■ **Recorded data**
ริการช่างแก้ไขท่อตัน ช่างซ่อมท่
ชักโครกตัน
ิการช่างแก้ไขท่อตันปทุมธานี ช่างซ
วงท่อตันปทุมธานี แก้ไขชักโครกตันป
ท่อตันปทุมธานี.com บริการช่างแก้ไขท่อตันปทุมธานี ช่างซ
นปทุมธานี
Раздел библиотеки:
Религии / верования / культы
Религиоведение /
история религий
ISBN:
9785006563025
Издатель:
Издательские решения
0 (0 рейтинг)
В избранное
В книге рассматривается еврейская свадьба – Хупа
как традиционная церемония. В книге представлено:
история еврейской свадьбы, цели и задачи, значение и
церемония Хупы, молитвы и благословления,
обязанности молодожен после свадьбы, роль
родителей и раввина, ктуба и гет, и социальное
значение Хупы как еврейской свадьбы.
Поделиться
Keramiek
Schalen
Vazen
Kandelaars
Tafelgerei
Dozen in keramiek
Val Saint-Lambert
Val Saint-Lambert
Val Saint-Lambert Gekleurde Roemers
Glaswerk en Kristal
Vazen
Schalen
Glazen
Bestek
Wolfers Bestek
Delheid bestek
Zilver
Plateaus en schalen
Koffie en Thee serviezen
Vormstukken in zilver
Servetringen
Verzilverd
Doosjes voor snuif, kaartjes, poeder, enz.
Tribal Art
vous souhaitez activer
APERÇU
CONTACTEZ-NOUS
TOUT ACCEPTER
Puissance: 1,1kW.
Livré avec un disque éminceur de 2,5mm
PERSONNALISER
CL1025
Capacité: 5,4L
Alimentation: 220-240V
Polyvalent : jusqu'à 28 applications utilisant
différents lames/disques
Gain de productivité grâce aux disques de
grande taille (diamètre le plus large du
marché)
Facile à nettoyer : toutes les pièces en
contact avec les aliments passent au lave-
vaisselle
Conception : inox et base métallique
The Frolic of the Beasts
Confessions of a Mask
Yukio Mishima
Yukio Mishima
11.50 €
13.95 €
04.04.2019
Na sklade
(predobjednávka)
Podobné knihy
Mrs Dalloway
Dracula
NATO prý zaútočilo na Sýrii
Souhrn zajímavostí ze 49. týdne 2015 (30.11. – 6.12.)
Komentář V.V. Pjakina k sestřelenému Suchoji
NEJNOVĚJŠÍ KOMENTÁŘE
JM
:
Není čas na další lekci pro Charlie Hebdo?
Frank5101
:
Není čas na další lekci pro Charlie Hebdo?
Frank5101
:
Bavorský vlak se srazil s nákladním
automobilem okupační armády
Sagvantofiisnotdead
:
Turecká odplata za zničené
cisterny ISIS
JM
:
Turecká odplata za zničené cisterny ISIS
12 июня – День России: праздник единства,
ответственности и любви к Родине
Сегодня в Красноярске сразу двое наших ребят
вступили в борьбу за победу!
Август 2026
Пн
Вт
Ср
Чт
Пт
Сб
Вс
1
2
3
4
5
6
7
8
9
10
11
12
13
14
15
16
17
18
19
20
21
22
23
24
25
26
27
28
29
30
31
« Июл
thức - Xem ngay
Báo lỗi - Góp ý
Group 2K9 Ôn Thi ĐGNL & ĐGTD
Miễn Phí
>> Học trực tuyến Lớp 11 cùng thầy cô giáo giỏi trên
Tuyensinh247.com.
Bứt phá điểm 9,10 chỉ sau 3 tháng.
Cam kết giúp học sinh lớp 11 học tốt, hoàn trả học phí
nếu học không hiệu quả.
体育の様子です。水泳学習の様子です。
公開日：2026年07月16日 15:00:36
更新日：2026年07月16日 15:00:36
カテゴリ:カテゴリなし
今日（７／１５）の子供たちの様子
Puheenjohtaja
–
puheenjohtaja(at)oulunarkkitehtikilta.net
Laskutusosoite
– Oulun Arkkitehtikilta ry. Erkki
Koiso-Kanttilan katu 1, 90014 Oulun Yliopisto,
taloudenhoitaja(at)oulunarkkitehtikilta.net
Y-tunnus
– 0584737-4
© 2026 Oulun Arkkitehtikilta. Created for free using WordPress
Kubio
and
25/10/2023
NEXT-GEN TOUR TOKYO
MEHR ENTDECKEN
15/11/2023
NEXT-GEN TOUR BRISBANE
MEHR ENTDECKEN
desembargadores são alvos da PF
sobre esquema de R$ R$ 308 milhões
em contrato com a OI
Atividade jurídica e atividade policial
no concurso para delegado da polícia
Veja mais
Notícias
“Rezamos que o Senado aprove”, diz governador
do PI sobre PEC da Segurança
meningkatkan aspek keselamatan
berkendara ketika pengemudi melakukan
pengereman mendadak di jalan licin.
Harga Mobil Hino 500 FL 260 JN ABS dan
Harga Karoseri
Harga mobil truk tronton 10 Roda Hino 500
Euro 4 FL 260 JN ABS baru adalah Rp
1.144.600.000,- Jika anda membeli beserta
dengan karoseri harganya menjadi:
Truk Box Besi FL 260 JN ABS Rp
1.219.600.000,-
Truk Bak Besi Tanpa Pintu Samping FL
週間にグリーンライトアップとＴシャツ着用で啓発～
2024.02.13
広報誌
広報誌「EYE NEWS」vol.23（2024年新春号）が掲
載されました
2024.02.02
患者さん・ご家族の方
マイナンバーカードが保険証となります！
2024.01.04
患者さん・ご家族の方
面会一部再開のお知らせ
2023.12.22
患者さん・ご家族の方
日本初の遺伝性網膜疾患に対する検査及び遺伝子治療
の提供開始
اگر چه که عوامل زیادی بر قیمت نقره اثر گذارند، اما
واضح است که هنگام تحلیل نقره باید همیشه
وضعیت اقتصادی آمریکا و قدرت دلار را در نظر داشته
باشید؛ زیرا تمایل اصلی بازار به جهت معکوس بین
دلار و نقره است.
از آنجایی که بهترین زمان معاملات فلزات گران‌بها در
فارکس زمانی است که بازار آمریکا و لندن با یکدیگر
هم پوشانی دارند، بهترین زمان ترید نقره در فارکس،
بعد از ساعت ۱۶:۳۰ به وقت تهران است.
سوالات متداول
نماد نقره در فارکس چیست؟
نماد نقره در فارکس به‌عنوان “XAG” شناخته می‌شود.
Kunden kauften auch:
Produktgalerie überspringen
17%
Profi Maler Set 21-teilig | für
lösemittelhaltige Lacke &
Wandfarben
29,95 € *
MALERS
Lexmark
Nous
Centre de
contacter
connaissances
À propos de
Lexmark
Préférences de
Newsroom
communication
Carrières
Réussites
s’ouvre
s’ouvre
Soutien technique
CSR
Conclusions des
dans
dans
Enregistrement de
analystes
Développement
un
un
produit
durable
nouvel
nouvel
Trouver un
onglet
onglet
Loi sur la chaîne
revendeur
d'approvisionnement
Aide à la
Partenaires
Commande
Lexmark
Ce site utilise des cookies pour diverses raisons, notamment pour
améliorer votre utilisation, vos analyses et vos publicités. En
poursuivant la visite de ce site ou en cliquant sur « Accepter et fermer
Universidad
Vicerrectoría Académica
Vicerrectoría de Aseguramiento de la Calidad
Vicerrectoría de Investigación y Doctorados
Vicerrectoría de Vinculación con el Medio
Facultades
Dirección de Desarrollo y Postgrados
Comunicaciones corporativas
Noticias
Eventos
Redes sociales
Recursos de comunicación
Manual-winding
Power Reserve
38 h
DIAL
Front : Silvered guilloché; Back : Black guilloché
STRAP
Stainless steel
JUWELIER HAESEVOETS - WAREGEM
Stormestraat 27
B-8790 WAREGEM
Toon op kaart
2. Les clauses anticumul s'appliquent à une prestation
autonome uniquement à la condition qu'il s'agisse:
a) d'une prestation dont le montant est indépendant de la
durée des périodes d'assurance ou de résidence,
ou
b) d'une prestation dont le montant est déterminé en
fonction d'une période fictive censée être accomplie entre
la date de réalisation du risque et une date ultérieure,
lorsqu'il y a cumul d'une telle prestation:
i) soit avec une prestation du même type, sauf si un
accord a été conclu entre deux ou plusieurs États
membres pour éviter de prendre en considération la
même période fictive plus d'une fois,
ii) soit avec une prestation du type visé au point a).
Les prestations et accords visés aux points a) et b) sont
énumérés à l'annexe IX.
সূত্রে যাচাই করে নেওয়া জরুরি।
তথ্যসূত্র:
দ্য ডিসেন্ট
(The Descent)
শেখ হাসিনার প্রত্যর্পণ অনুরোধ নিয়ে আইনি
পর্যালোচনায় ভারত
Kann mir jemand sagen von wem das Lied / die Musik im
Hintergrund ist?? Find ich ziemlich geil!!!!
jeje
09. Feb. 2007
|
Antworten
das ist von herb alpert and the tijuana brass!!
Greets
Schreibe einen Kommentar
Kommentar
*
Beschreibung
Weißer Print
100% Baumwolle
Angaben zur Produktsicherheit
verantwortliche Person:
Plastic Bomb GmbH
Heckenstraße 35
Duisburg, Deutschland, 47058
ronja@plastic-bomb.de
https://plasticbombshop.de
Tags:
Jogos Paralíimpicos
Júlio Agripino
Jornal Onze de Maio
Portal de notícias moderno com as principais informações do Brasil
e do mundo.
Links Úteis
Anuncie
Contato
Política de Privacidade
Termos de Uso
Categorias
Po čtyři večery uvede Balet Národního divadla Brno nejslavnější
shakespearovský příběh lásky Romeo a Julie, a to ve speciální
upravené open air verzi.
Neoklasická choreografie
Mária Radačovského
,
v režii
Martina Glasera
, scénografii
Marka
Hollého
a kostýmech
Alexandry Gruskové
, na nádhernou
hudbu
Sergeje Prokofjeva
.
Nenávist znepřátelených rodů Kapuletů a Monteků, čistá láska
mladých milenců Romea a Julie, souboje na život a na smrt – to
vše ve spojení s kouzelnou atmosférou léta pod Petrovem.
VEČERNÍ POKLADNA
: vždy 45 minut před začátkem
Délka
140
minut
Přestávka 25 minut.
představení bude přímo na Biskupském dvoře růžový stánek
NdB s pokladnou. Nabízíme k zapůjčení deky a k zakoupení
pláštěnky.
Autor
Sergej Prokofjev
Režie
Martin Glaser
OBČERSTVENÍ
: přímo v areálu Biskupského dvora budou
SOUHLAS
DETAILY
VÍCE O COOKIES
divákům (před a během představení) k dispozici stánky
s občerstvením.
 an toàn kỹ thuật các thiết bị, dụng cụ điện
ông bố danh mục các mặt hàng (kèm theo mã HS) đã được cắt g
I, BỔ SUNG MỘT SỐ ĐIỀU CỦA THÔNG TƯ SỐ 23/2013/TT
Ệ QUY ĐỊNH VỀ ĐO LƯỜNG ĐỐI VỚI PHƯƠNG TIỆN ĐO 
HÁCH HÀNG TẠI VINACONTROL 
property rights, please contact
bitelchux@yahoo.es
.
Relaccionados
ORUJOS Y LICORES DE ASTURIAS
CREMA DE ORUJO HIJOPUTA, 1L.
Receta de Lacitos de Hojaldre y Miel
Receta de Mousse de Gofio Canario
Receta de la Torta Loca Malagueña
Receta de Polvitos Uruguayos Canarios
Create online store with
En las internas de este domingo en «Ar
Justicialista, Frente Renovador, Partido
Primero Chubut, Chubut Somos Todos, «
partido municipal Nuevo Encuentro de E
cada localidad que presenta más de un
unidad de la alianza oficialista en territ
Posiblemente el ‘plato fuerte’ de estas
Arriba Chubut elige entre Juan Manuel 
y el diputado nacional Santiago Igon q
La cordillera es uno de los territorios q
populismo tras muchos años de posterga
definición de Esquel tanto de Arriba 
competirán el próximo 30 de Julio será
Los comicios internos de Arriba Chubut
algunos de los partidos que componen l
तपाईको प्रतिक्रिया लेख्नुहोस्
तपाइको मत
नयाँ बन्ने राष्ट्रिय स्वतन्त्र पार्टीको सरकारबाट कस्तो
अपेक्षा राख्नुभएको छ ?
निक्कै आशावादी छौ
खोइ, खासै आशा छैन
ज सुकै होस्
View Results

■ **Work task**
In the material above, which lines contain "กโครกต"? Copy each of them.

■ **Output for this task**
ชักโครกตัน
วงท่อตันปทุมธานี แก้ไขชักโครกตันป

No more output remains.